Could you copy every record exactly as it appears?
Material for the task Block Start
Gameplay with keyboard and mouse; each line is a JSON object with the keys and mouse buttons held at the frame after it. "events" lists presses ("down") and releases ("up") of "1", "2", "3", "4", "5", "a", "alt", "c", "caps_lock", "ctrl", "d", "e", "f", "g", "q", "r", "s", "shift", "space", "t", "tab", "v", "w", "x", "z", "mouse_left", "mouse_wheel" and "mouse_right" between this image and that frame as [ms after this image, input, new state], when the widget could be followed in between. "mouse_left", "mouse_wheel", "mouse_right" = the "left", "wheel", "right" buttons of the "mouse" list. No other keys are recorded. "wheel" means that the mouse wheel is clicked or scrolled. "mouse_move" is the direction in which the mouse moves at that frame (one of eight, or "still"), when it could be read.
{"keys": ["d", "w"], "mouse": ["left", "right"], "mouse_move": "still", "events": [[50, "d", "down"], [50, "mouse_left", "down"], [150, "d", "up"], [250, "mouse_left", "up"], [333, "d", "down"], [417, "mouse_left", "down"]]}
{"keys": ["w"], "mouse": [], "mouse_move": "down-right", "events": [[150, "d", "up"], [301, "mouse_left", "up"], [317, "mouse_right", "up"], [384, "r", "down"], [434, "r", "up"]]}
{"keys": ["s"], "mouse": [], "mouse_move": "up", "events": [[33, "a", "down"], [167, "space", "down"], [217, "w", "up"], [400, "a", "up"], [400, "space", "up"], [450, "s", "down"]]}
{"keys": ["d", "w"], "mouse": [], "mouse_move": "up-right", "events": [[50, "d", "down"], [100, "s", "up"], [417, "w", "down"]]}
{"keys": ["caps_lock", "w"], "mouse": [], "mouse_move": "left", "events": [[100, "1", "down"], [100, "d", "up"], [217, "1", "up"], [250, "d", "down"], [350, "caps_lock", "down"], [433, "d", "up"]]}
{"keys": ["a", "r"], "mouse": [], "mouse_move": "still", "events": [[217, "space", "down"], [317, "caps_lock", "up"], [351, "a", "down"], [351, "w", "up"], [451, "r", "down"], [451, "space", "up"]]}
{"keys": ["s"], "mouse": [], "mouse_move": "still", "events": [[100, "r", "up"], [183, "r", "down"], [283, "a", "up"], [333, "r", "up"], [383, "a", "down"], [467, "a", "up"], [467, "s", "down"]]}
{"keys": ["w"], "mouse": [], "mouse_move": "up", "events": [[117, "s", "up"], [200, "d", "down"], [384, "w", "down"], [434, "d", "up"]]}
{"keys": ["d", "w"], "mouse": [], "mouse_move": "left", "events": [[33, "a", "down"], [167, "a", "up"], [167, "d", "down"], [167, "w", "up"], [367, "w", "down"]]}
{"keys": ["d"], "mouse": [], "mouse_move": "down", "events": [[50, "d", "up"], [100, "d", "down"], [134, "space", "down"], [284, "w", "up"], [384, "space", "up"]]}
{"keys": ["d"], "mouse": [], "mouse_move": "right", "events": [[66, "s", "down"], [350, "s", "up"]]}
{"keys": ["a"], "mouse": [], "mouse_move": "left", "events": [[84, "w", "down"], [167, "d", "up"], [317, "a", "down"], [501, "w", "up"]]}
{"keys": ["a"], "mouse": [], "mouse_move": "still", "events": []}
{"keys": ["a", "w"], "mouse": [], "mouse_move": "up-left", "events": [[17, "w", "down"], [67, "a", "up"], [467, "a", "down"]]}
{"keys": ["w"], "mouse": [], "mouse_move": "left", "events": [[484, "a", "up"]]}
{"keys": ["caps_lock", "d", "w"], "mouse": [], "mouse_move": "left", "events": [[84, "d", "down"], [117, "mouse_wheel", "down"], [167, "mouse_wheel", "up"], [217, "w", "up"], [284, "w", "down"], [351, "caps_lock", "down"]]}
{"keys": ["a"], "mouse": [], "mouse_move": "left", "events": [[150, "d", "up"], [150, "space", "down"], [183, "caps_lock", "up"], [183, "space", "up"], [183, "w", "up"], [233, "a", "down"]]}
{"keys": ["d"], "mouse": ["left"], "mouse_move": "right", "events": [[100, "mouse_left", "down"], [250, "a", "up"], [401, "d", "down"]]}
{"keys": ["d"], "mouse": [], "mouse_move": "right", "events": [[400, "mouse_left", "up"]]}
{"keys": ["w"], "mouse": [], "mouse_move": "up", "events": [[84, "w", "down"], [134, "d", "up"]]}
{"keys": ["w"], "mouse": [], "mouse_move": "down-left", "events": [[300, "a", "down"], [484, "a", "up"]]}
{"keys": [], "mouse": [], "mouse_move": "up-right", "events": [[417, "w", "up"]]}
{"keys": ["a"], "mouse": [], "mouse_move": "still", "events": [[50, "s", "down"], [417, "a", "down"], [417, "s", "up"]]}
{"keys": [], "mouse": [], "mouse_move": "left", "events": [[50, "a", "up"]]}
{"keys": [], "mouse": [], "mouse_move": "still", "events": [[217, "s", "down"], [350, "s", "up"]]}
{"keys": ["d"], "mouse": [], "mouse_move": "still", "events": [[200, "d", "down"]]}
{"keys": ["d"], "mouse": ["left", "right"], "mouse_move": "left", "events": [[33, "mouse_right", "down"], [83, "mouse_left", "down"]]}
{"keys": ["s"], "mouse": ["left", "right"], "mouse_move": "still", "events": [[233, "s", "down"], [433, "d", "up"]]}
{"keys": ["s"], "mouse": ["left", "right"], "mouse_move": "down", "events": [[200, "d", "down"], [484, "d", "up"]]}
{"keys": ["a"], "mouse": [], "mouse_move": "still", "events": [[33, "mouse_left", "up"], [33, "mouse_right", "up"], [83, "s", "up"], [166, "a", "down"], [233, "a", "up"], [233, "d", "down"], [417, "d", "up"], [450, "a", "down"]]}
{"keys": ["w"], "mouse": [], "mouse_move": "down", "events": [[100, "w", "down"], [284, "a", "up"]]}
Material for the task Block End
- **Solved problem**:
Gameplay with keyboard and mouse; each line is a JSON object with the keys and mouse buttons held at the frame after it. "events" lists presses ("down") and releases ("up") of "1", "2", "3", "4", "5", "a", "alt", "c", "caps_lock", "ctrl", "d", "e", "f", "g", "q", "r", "s", "shift", "space", "t", "tab", "v", "w", "x", "z", "mouse_left", "mouse_wheel" and "mouse_right" between this image and that frame as [ms after this image, input, new state], when the widget could be followed in between. "mouse_left", "mouse_wheel", "mouse_right" = the "left", "wheel", "right" buttons of the "mouse" list. No other keys are recorded. "wheel" means that the mouse wheel is clicked or scrolled. "mouse_move" is the direction in which the mouse moves at that frame (one of eight, or "still"), when it could be read.
{"keys": ["d", "w"], "mouse": ["left", "right"], "mouse_move": "still", "events": [[50, "d", "down"], [50, "mouse_left", "down"], [150, "d", "up"], [250, "mouse_left", "up"], [333, "d", "down"], [417, "mouse_left", "down"]]}
{"keys": ["w"], "mouse": [], "mouse_move": "down-right", "events": [[150, "d", "up"], [301, "mouse_left", "up"], [317, "mouse_right", "up"], [384, "r", "down"], [434, "r", "up"]]}
{"keys": ["s"], "mouse": [], "mouse_move": "up", "events": [[33, "a", "down"], [167, "space", "down"], [217, "w", "up"], [400, "a", "up"], [400, "space", "up"], [450, "s", "down"]]}
{"keys": ["d", "w"], "mouse": [], "mouse_move": "up-right", "events": [[50, "d", "down"], [100, "s", "up"], [417, "w", "down"]]}
{"keys": ["caps_lock", "w"], "mouse": [], "mouse_move": "left", "events": [[100, "1", "down"], [100, "d", "up"], [217, "1", "up"], [250, "d", "down"], [350, "caps_lock", "down"], [433, "d", "up"]]}
{"keys": ["a", "r"], "mouse": [], "mouse_move": "still", "events": [[217, "space", "down"], [317, "caps_lock", "up"], [351, "a", "down"], [351, "w", "up"], [451, "r", "down"], [451, "space", "up"]]}
{"keys": ["s"], "mouse": [], "mouse_move": "still", "events": [[100, "r", "up"], [183, "r", "down"], [283, "a", "up"], [333, "r", "up"], [383, "a", "down"], [467, "a", "up"], [467, "s", "down"]]}
{"keys": ["w"], "mouse": [], "mouse_move": "up", "events": [[117, "s", "up"], [200, "d", "down"], [384, "w", "down"], [434, "d", "up"]]}
{"keys": ["d", "w"], "mouse": [], "mouse_move": "left", "events": [[33, "a", "down"], [167, "a", "up"], [167, "d", "down"], [167, "w", "up"], [367, "w", "down"]]}
{"keys": ["d"], "mouse": [], "mouse_move": "down", "events": [[50, "d", "up"], [100, "d", "down"], [134, "space", "down"], [284, "w", "up"], [384, "space", "up"]]}
{"keys": ["d"], "mouse": [], "mouse_move": "right", "events": [[66, "s", "down"], [350, "s", "up"]]}
{"keys": ["a"], "mouse": [], "mouse_move": "left", "events": [[84, "w", "down"], [167, "d", "up"], [317, "a", "down"], [501, "w", "up"]]}
{"keys": ["a"], "mouse": [], "mouse_move": "still", "events": []}
{"keys": ["a", "w"], "mouse": [], "mouse_move": "up-left", "events": [[17, "w", "down"], [67, "a", "up"], [467, "a", "down"]]}
{"keys": ["w"], "mouse": [], "mouse_move": "left", "events": [[484, "a", "up"]]}
{"keys": ["caps_lock", "d", "w"], "mouse": [], "mouse_move": "left", "events": [[84, "d", "down"], [117, "mouse_wheel", "down"], [167, "mouse_wheel", "up"], [217, "w", "up"], [284, "w", "down"], [351, "caps_lock", "down"]]}
{"keys": ["a"], "mouse": [], "mouse_move": "left", "events": [[150, "d", "up"], [150, "space", "down"], [183, "caps_lock", "up"], [183, "space", "up"], [183, "w", "up"], [233, "a", "down"]]}
{"keys": ["d"], "mouse": ["left"], "mouse_move": "right", "events": [[100, "mouse_left", "down"], [250, "a", "up"], [401, "d", "down"]]}
{"keys": ["d"], "mouse": [], "mouse_move": "right", "events": [[400, "mouse_left", "up"]]}
{"keys": ["w"], "mouse": [], "mouse_move": "up", "events": [[84, "w", "down"], [134, "d", "up"]]}
{"keys": ["w"], "mouse": [], "mouse_move": "down-left", "events": [[300, "a", "down"], [484, "a", "up"]]}
{"keys": [], "mouse": [], "mouse_move": "up-right", "events": [[417, "w", "up"]]}
{"keys": ["a"], "mouse": [], "mouse_move": "still", "events": [[50, "s", "down"], [417, "a", "down"], [417, "s", "up"]]}
{"keys": [], "mouse": [], "mouse_move": "left", "events": [[50, "a", "up"]]}
{"keys": [], "mouse": [], "mouse_move": "still", "events": [[217, "s", "down"], [350, "s", "up"]]}
{"keys": ["d"], "mouse": [], "mouse_move": "still", "events": [[200, "d", "down"]]}
{"keys": ["d"], "mouse": ["left", "right"], "mouse_move": "left", "events": [[33, "mouse_right", "down"], [83, "mouse_left", "down"]]}
{"keys": ["s"], "mouse": ["left", "right"], "mouse_move": "still", "events": [[233, "s", "down"], [433, "d", "up"]]}
{"keys": ["s"], "mouse": ["left", "right"], "mouse_move": "down", "events": [[200, "d", "down"], [484, "d", "up"]]}
{"keys": ["a"], "mouse": [], "mouse_move": "still", "events": [[33, "mouse_left", "up"], [33, "mouse_right", "up"], [83, "s", "up"], [166, "a", "down"], [233, "a", "up"], [233, "d", "down"], [417, "d", "up"], [450, "a", "down"]]}
{"keys": ["w"], "mouse": [], "mouse_move": "down", "events": [[100, "w", "down"], [284, "a", "up"]]}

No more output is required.